▶ _Exercise aim_:
Nothing but the lines from the one that contains "pinky pip: (76, 43)" through the end of the listing should appear, set down exactly.
★ ★ ★ ★
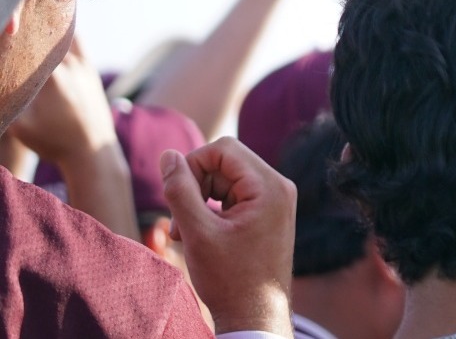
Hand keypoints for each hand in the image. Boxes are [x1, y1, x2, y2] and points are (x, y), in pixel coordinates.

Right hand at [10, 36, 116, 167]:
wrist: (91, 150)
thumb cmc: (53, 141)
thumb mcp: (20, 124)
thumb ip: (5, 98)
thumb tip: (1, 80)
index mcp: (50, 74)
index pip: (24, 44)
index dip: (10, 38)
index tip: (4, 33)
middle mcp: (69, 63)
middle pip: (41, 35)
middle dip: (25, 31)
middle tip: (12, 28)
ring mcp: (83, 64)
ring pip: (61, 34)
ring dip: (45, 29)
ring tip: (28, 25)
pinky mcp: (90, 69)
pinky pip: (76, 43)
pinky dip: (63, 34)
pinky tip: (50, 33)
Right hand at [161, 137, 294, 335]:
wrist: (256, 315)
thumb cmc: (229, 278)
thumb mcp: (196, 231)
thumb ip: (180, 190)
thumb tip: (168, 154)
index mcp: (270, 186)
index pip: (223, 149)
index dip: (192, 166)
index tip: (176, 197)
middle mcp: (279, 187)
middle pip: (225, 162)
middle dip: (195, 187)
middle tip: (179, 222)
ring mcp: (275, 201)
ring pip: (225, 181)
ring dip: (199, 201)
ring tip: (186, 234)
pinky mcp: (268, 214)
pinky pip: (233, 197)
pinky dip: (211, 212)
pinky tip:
★ ★ ★ ★
▶ _Result of this task_:
pinky pip: (76, 43)
pinky dip: (63, 34)
pinky tip: (50, 33)
Right hand at [161, 137, 294, 335]:
wrist: (256, 315)
thumb cmc: (229, 278)
thumb mcp: (196, 231)
thumb ip: (180, 190)
thumb tip: (168, 154)
index mcp: (270, 186)
index pip: (223, 149)
index dip: (192, 166)
index tip: (176, 197)
middle mcp: (279, 187)
middle pip: (225, 162)
middle dip: (195, 187)
middle tip: (179, 222)
ring mcp: (275, 201)
ring pip: (225, 181)
ring dip: (199, 201)
ring tip: (186, 234)
pinky mcp: (268, 214)
pinky pip: (233, 197)
pinky dip: (211, 212)
pinky tip:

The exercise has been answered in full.